Parents of newborn biological children often spend little time reading about attachment and bonding: that close connection comes easily. These children were loved and nurtured well in the womb, and when they are born, they are held and fed, and have all their basic needs met quickly and regularly. They feel safe in their environment and trust the adults in their lives to take care of them.
Many adopted children, on the other hand, were abused even in the womb through drugs, alcohol, or physical abuse from their pregnant mother. This trauma is exacerbated by moves from foster family to foster family, or from birth parents to orphanages, or from birth parents to grandparents, to aunts, to foster homes. They don’t trust. They don’t feel safe.
Some adopted children move quickly through the transition to their permanent families and are able to adjust, trust, and love. Other adopted children struggle with attachment and bonding issues. They may be diagnosed with anxiety, depression, post-traumatic stress disorder, or reactive attachment disorder. They may not be able to trust their parents enough to love them. They may not be able to believe in the permanence of their adoptive family. They may cringe at the expectation of being hit, even if it never happens again. They may have trouble identifying which of their family members is the primary caregiver, as they have never lived in a family before.
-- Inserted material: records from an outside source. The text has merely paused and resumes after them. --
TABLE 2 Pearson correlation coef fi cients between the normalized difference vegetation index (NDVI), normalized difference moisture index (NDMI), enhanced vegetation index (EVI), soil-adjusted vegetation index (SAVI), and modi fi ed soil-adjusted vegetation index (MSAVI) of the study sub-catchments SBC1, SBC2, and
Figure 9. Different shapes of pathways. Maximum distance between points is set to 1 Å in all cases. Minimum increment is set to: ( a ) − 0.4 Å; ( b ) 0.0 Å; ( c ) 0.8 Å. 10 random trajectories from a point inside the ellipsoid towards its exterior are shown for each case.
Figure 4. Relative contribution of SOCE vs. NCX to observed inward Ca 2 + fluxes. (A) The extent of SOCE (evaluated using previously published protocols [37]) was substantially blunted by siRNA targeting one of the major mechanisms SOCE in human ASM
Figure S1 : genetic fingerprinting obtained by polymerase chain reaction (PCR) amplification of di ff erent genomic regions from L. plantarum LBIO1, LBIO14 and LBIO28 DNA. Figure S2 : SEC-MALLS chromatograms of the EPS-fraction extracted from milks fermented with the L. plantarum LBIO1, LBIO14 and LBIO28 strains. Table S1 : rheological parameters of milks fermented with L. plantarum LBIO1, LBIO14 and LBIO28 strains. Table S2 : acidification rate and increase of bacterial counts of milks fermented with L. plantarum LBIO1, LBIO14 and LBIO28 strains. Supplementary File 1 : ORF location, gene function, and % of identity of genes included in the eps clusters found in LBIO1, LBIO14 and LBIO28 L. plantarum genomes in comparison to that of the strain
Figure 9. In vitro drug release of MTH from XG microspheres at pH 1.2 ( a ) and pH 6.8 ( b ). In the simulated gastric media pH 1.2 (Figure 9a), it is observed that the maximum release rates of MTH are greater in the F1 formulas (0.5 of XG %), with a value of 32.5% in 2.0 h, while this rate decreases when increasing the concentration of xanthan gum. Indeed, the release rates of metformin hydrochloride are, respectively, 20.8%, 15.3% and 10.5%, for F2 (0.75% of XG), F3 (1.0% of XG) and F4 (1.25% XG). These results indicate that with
It is the parents of these single children who will say, “Please don’t hug my son.” They are creating a comfortable environment around their child to help them identify with, trust, and eventually love their parents. Parents want to be the primary providers of everything in their children’s lives, to help re-create the security and trust they lost in their early years. They are training their child to trust that these new parents will provide everything the child needs: food, warmth, medical care, and most of all, love.
These distrustful and disengaged children can be difficult to resist. On the outside they look like any other child who deserves a hug. But because of their lack of trust and love for their parents, they seek inappropriate attention, both emotional and physical, from teachers, church members, the school receptionist, the person in the seat behind them on the plane, the woman who washes his hands in the public bathroom, and the young man who serves your ice cream cones. They smile, ask you to read them a book, and try to hold your hand. For the sake of the parents and the child, resist. Help parents nurture and love their adopted child so that he or she feels safe, cared for, and trusted.